6-4 Investigation of the Process Conditions of Inhibition Reactions for Thermal-Efficiency Improvement

-Effects of Impurity Contamination in an HI Concentrator-

Fig.6-7  External view of the hydrogen-production test facility

Fig.6-7 External view of the hydrogen-production test facility

We constructed a hydrogen-production test facility with all process components composed of industrial structural material in order to verify the integrity of the components and demonstrate continuous hydrogen-production ability. An electoro-electoro dialysis device (EED) was employed to concentrate the HI solution.

 

Fig.6-8  Production and concentration of HI Solution

Fig.6-8 Production and concentration of HI Solution

The HI solution produced by the Bunsen reaction is purified to prevent harmful side reactions in HI concentration using the EED device. The purification process for the one-sided EED channel can be eliminated by adapting the proposed method.

 

Fig.6-9  View of cation-exchange membrane

Fig.6-9 View of cation-exchange membrane after HI-concentration experiments using the EED device

No contamination by H2SO4 in the bath sides (Case A); one-sided contamination by H2SO4 in anolyte (Case B); no sulfur is evidenced. Contamination by H2SO4 in catholyte; sulfur is produced (Case C).

 


We have pursued R&D on a thermochemical hydrogen-production iodine–sulfur process as a heat-utilization application for the high-temperature gas-cooled reactor. This chemical process uses chemical compounds of iodine and sulfur to split water to produce hydrogen by combining three chemical reactions. This process, which can harness heat for nuclear or renewable energy, is a promising next-generation hydrogen-production method that is independent of fossil fuels and that can provide energy security. One important task is to improve the thermal efficiency of hydrogen production.

Reduction of the heat for driving processes is an effective method of improving thermal efficiency.

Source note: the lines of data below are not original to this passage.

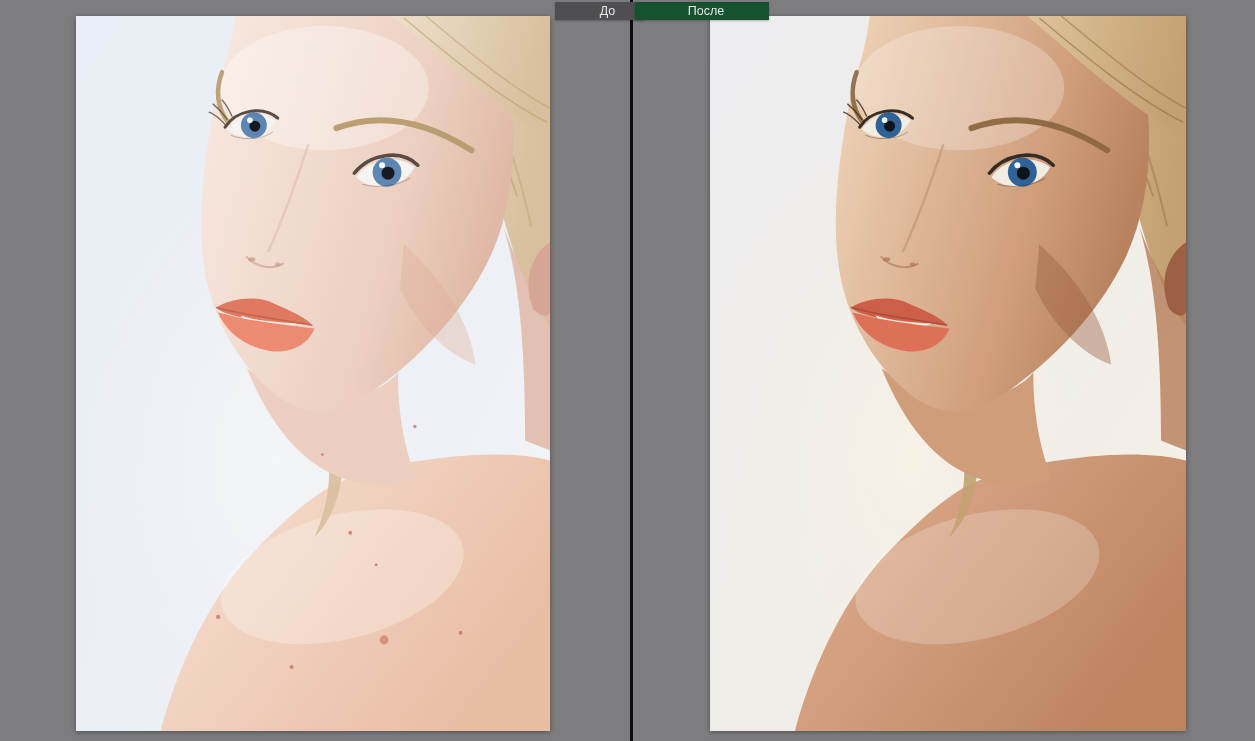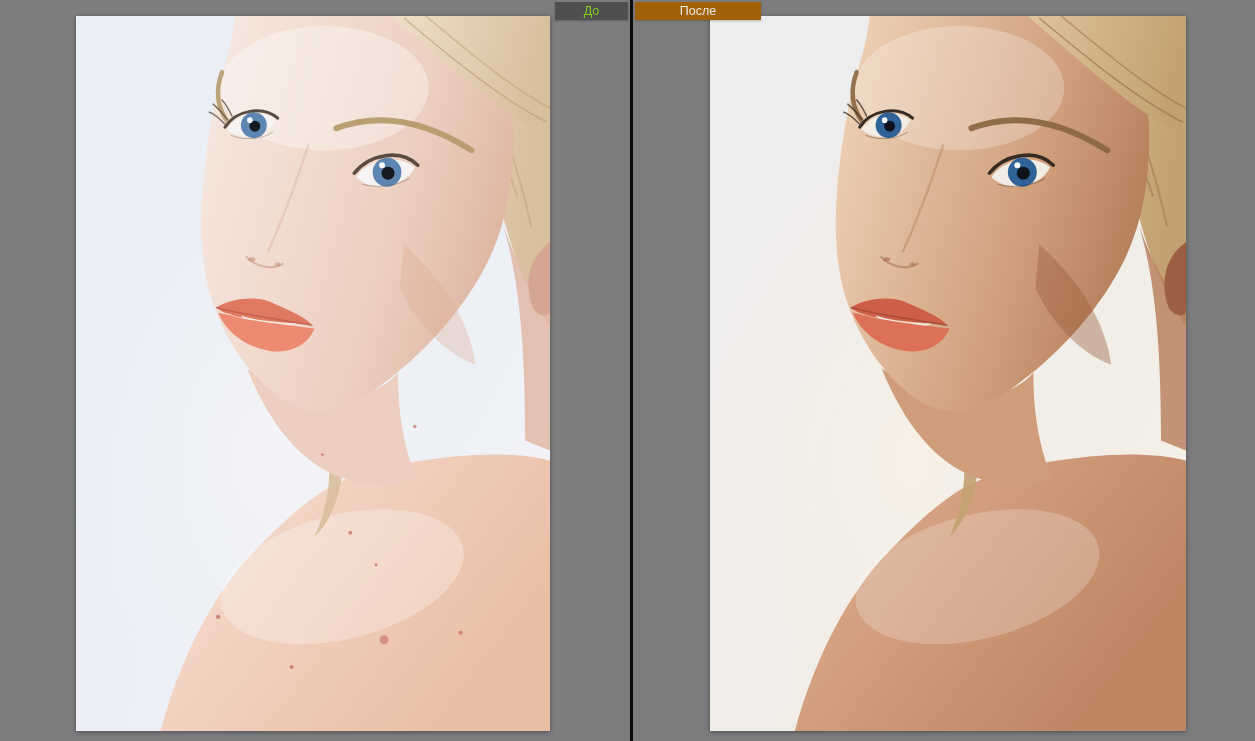--- a/index.html
+++ b/index.html
@@ -212,7 +212,7 @@
 
   <div class="divider" style="background: rgb(12, 12, 12);"></div>
 
-  <div class="badge badge-before" style="background: rgb(79, 79, 82); color: #84cc16;">
+  <div class="badge badge-before" style="background: rgb(79, 79, 82); color: #e5e5e5; padding-left: 16px;">
     <span>До</span>
   </div>
   <div class="badge badge-after" style="background: #a16207; color: rgb(232, 232, 230);">

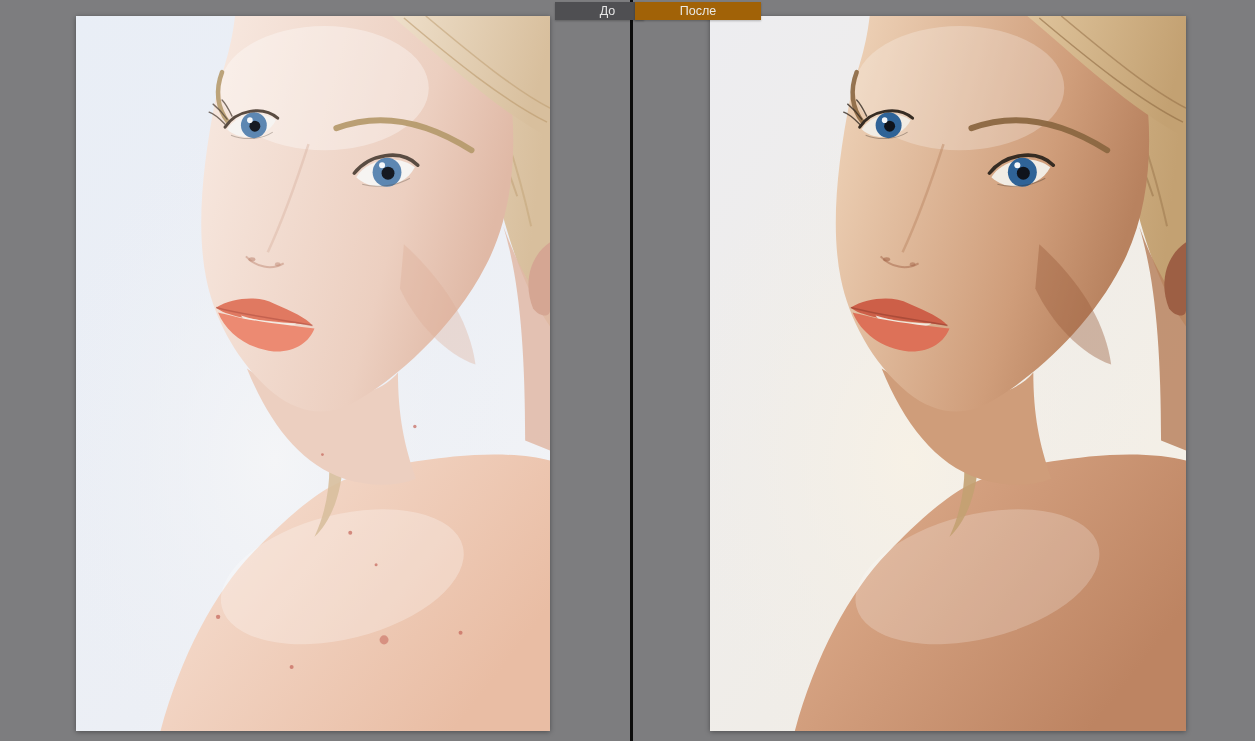--- a/index.html
+++ b/index.html
@@ -215,7 +215,7 @@
   <div class="badge badge-before" style="background: rgb(79, 79, 82); color: #e5e5e5; padding-left: 16px;">
     <span>До</span>
   </div>
-  <div class="badge badge-after" style="background: #a16207; color: rgb(232, 232, 230);">
+  <div class="badge badge-after" style="background: #14532d; color: rgb(232, 232, 230); padding-left: 8px;">
     <span>После</span>
   </div>
 

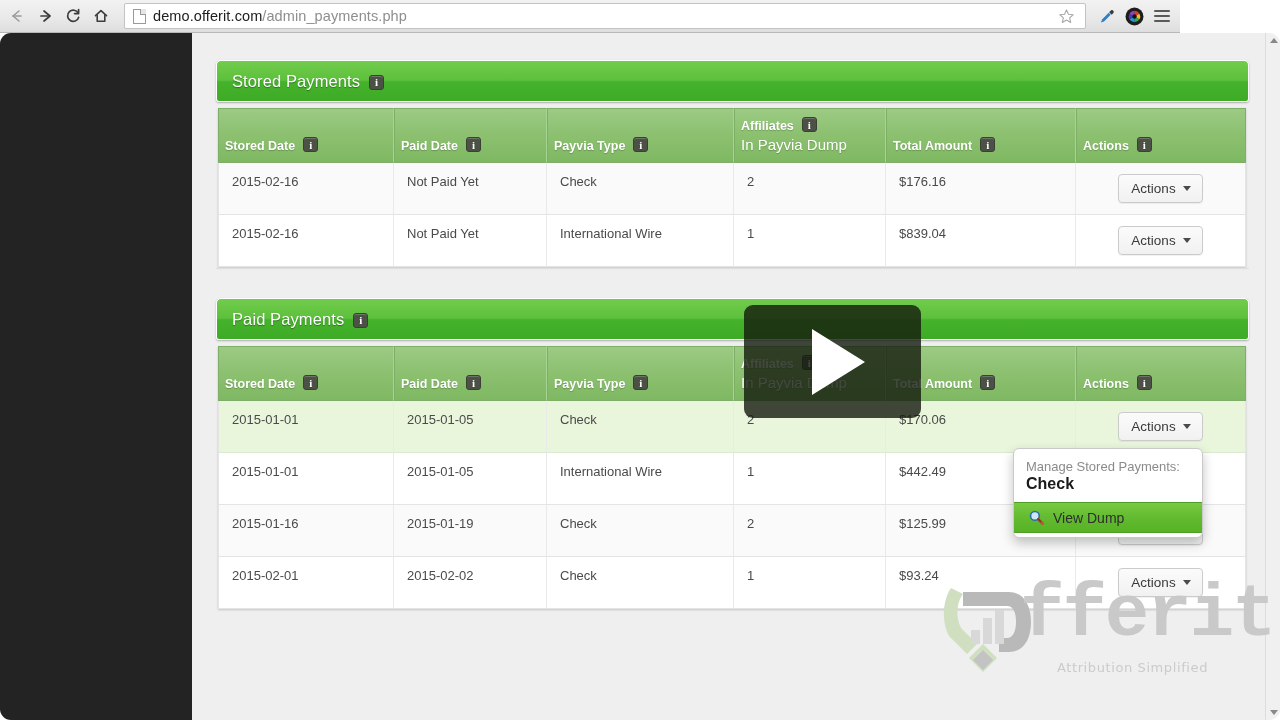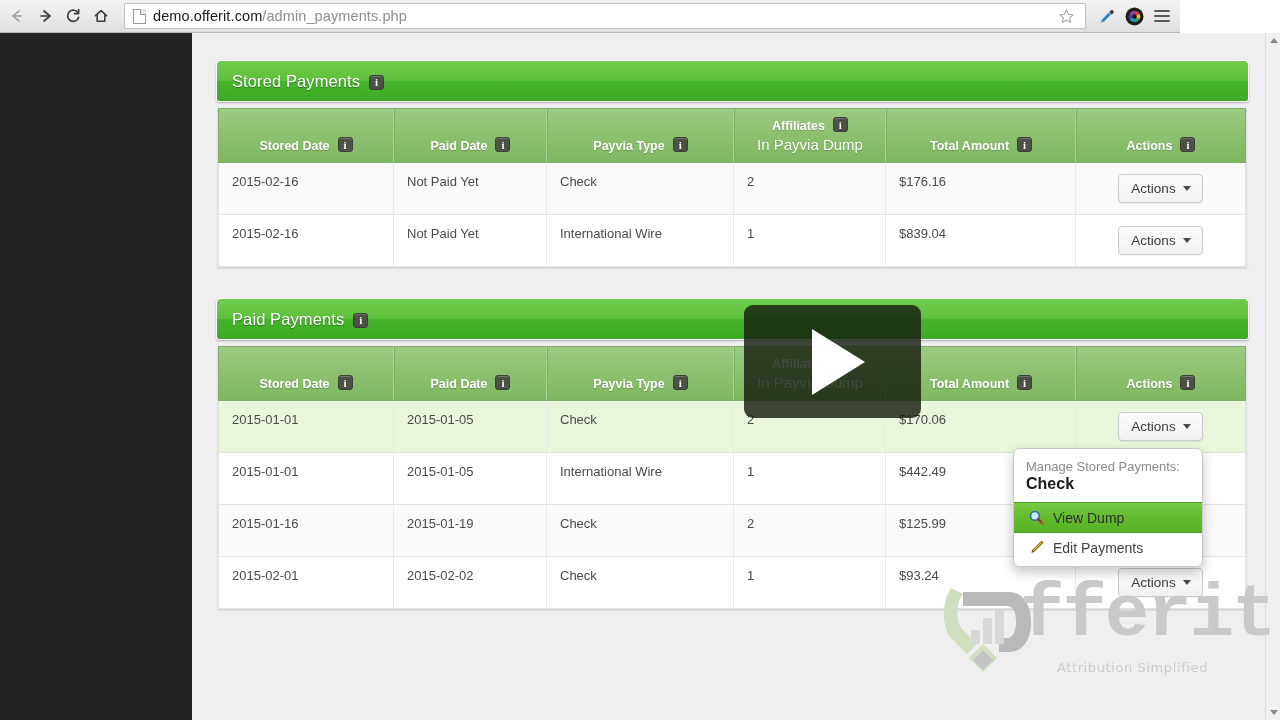--- a/index.html
+++ b/index.html
@@ -71,6 +71,7 @@
     width: 1280px; height: 687px;
     background: #efefef;
     overflow: hidden;
+    border-radius: 11px;
   }
   .sidebar {
     position: absolute; top: 0; left: 0;

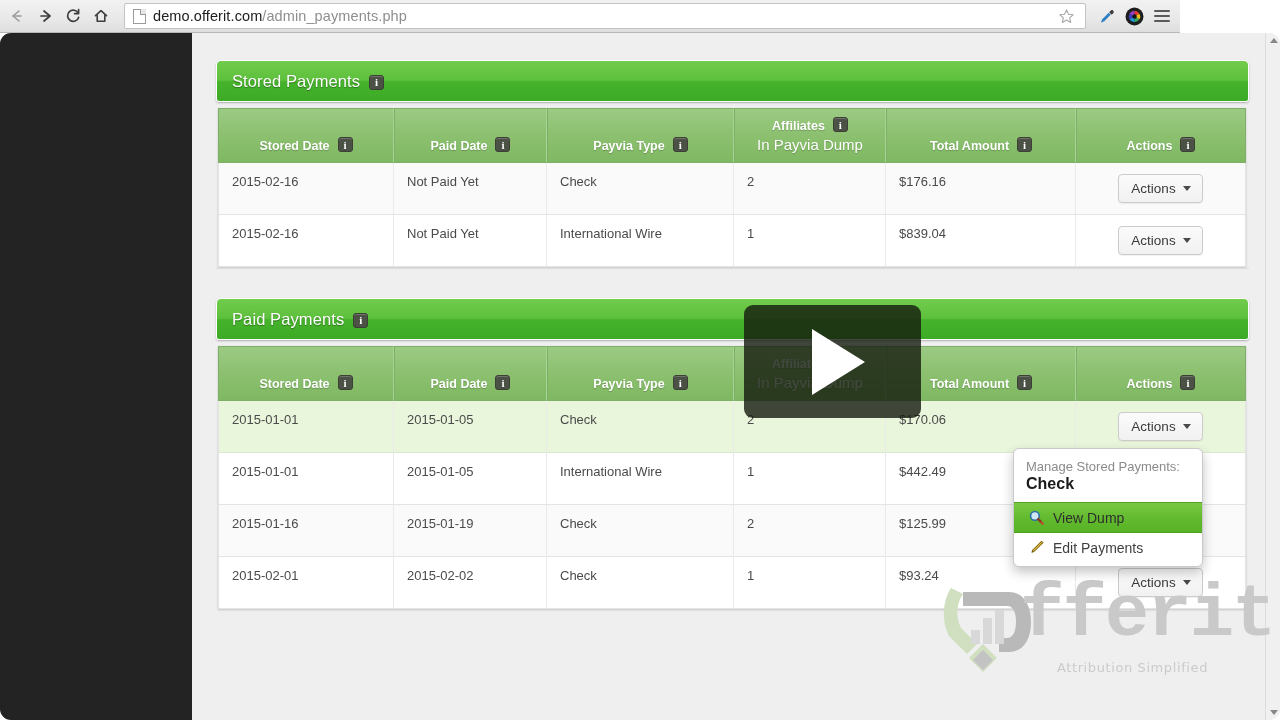--- a/index.html
+++ b/index.html
@@ -154,7 +154,7 @@
     color: #ffffff;
     font-size: 12.5px;
     font-weight: bold;
-    text-align: center;
+    text-align: left;
     vertical-align: bottom;
     padding: 8px 6px 9px 6px;
     height: 50px;

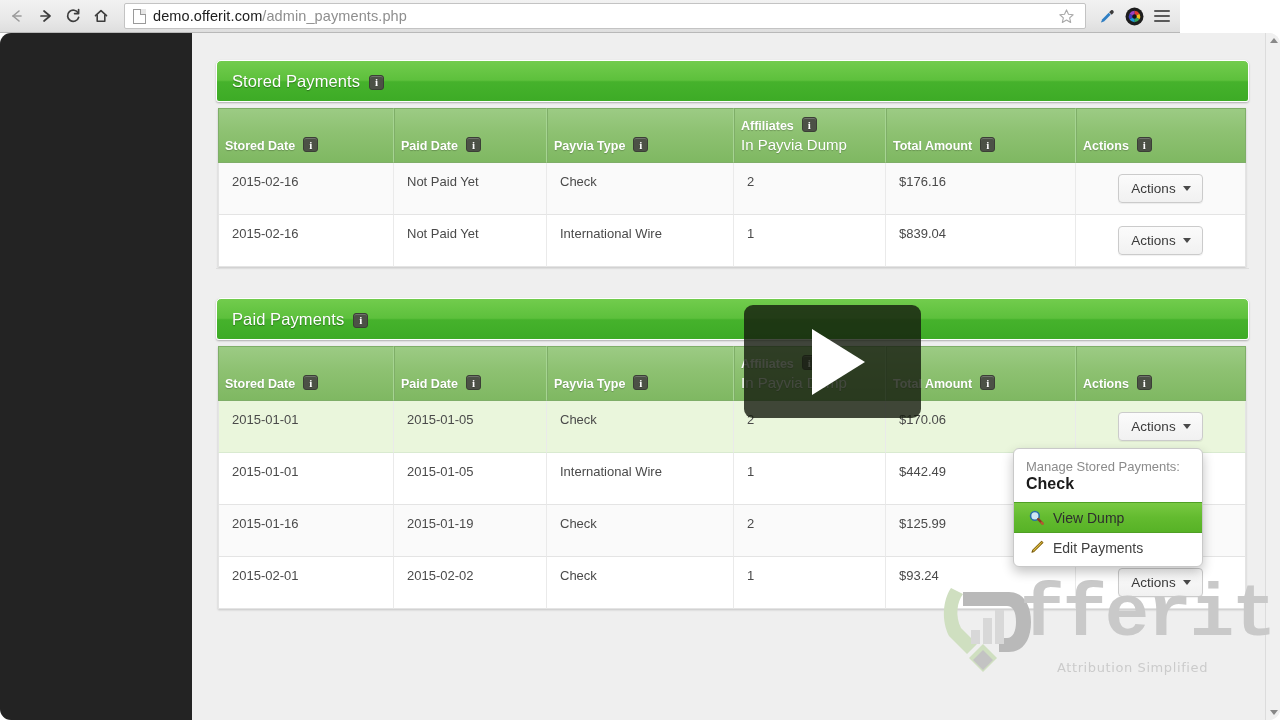--- a/index.html
+++ b/index.html
@@ -554,16 +554,6 @@
         <span>View Dump</span>
       </div>
 
-      <div class="dd-item">
-        <span class="dd-icon">
-          <svg width="17" height="17" viewBox="0 0 18 18">
-            <path d="M14.4 2.4 L15.8 3.8 L6.4 13.2 L4.2 14.0 L5.0 11.8 Z" fill="#f5d548" stroke="#8a6a16" stroke-width="1.1" stroke-linejoin="round"></path>
-            <path d="M13.2 3.6 L14.6 5.0" stroke="#8a6a16" stroke-width="1"></path>
-            <path d="M4.2 14.0 L5.0 11.8 L6.0 12.8 Z" fill="#5a4a1a"></path>
-          </svg>
-        </span>
-        <span>Edit Payments</span>
-      </div>
     </div>
 
   </div>

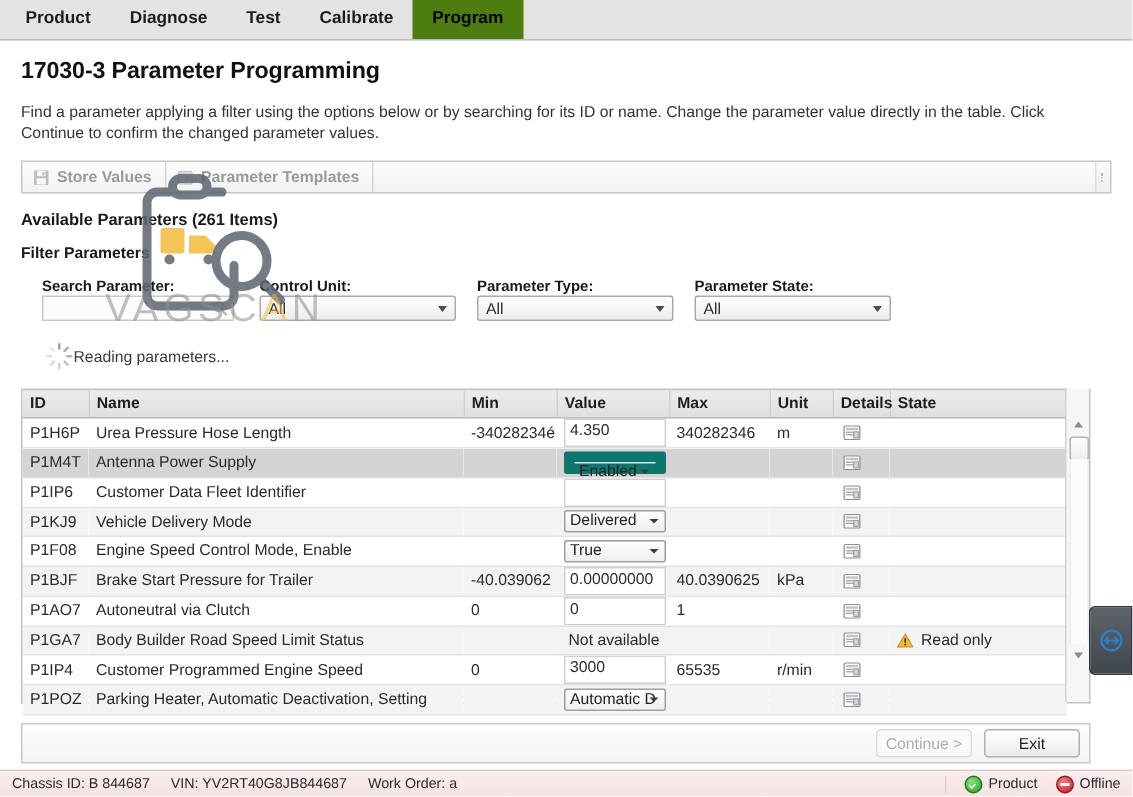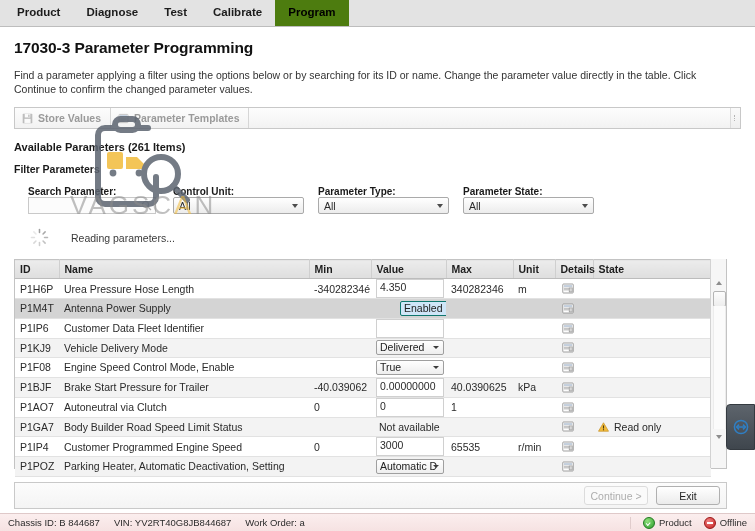--- a/index.html
+++ b/index.html
@@ -95,7 +95,7 @@
   }
   
   .spin-row{
-    margin-top:14px;display:flex;align-items:center;gap:22px;padding-left:16px;
+    margin-top:14px;display:flex;align-items:center;gap:0;padding-left:16px;
   }
   .spinner{width:19px;height:19px;display:block;}
   .spin-text{font-size:10.5px;color:#3a3a3a;}

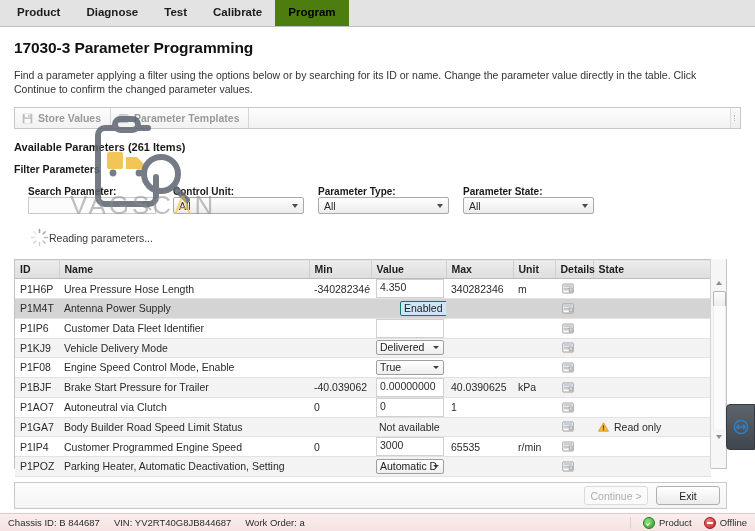--- a/index.html
+++ b/index.html
@@ -145,7 +145,7 @@
     position:relative;display:block;
   }
   .vcombo.focus{
-    border:1px solid #0f766e;background:#cfe6f8;margin-left:24px;
+    border:7px solid #0f766e;background:#cfe6f8;
   }
   .vcombo .caret{
     position:absolute;right:4px;top:5px;width:0;height:0;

We focused on a purification operation for processing the Bunsen-reaction solution. Bunsen reaction, which is core chemical reaction in the iodine–sulfur process, produces two types of acids in HI-and H2SO4-rich solutions from H2O, I2, and SO2; the two acids separate into upper and lower phases with a clear boundary set by the liquid–liquid phase-separation phenomenon. The lower phase, which is rich in HI and I2, includes an impurity of H2SO4; this contamination probably causes HI concentration (an EED with a cation-exchange membrane, Fig.6-7) and HI distillation to occur as a harmful side reaction with the production of solid sulfur. Because of mutual solubility between the two phases, a certain amount of H2SO4 is solved into the lower phase; a purification process by heating of the solution is necessary to remove H2SO4. This purification causes an increase of heat input because of the heating requirement for solution vaporization.

While optimizations of the operating temperature for the purification process have been studied, we proposed a flow-rate-reduction method of the processed solution itself to reduce the required heat (Fig.6-8), based on the fact that H2SO4 turns into sulfur in the reduction environment. The solution after the purification should be concentrated by EED; the solution is fed to both channels of the EED device in the previous flowsheet; H2SO4 in the anolyte of the oxidation environment is therefore probably stable. If the method is workable, the required heat can be reduced by reducing the processing solution for the purification; moreover, the flowsheet can be simplified.

To validate the proposed method, we conducted concentration experiments of the HI solution including H2SO4 using an EED device. Results met our expectations; the sulfur was not produced in the anolyte; moreover, the contamination in the anolyte was not affected by the cell voltage or the membrane selectivity (Fig.6-9). We revealed that our proposal can save the input heat required for purification. An increase of the hydrogen-production thermal efficiency is approximately 10% of that of the previous method.